▶ _Work instruction_
Transcription, pictures excluded: write out the data below exactly.

▶ _Data below_
──────

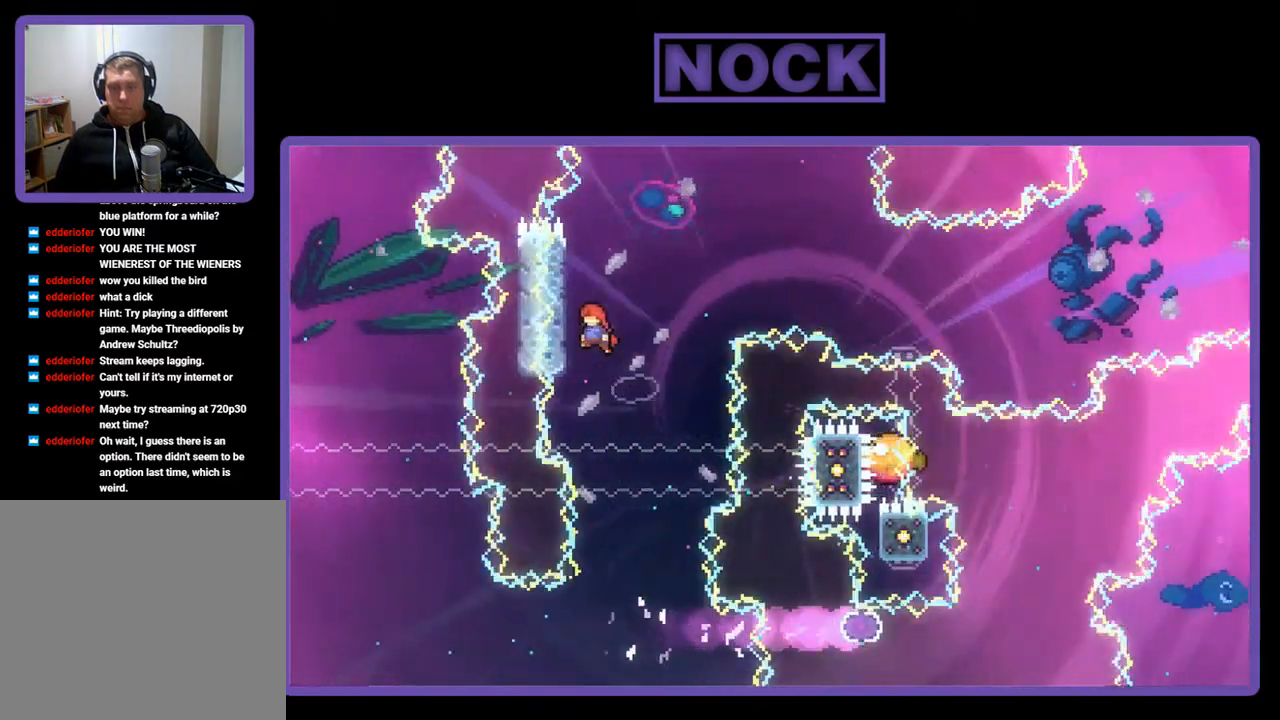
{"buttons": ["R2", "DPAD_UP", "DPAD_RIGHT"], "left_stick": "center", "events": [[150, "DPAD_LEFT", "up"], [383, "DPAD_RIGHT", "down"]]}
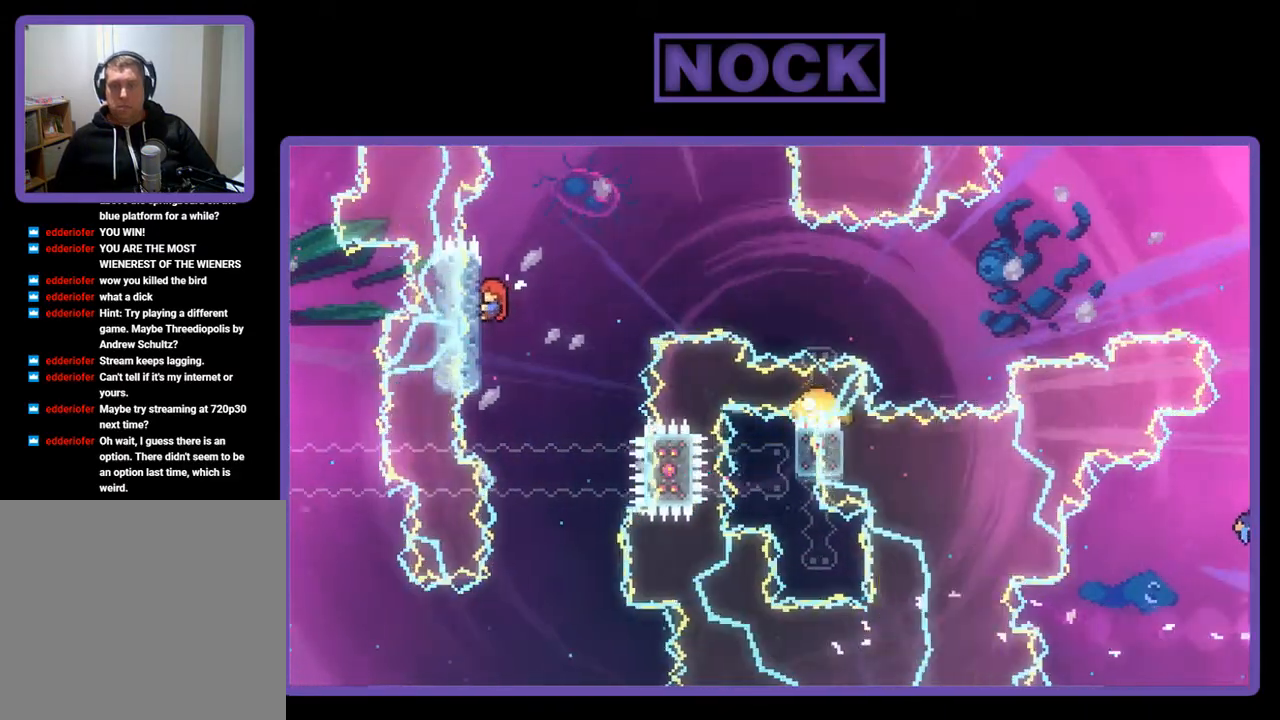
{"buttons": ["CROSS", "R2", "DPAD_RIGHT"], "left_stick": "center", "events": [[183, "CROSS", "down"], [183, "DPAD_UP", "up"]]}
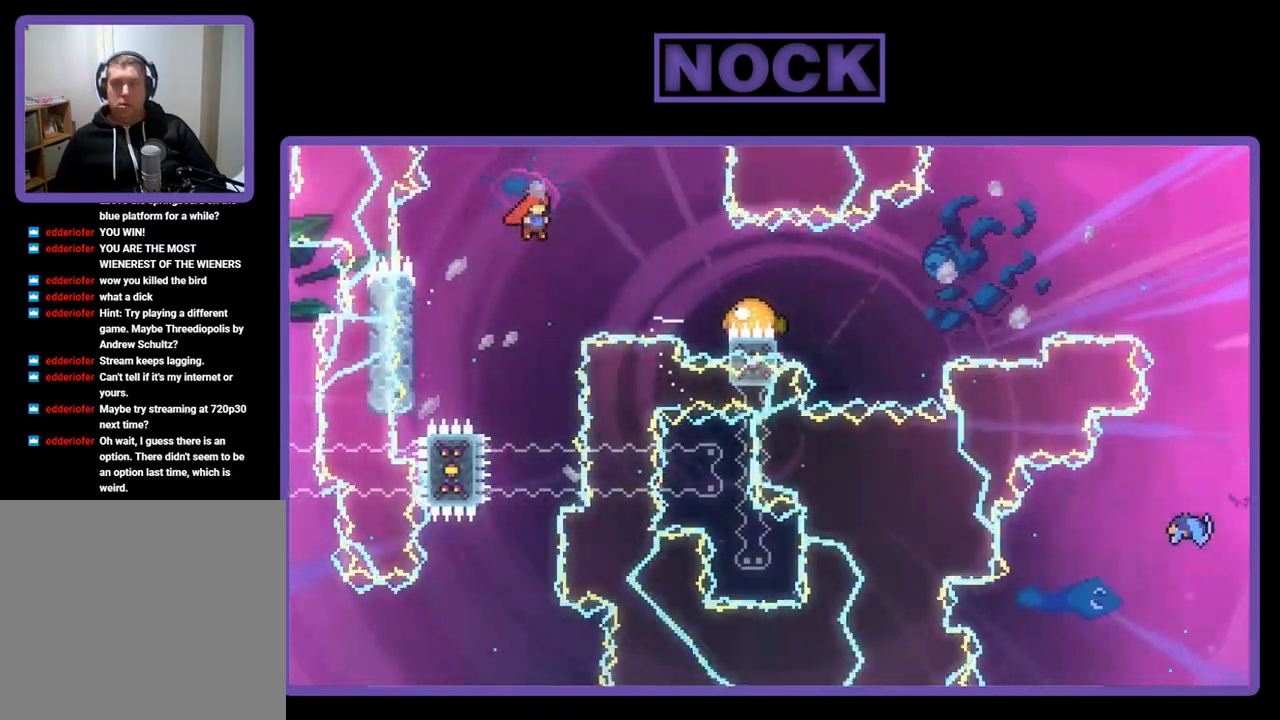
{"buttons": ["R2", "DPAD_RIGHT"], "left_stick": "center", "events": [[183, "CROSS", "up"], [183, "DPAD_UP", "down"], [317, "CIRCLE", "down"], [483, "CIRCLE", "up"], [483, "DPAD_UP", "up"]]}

──────

▶ _Task solution_
{"buttons": ["R2", "DPAD_UP", "DPAD_RIGHT"], "left_stick": "center", "events": [[150, "DPAD_LEFT", "up"], [383, "DPAD_RIGHT", "down"]]}
{"buttons": ["CROSS", "R2", "DPAD_RIGHT"], "left_stick": "center", "events": [[183, "CROSS", "down"], [183, "DPAD_UP", "up"]]}
{"buttons": ["R2", "DPAD_RIGHT"], "left_stick": "center", "events": [[183, "CROSS", "up"], [183, "DPAD_UP", "down"], [317, "CIRCLE", "down"], [483, "CIRCLE", "up"], [483, "DPAD_UP", "up"]]}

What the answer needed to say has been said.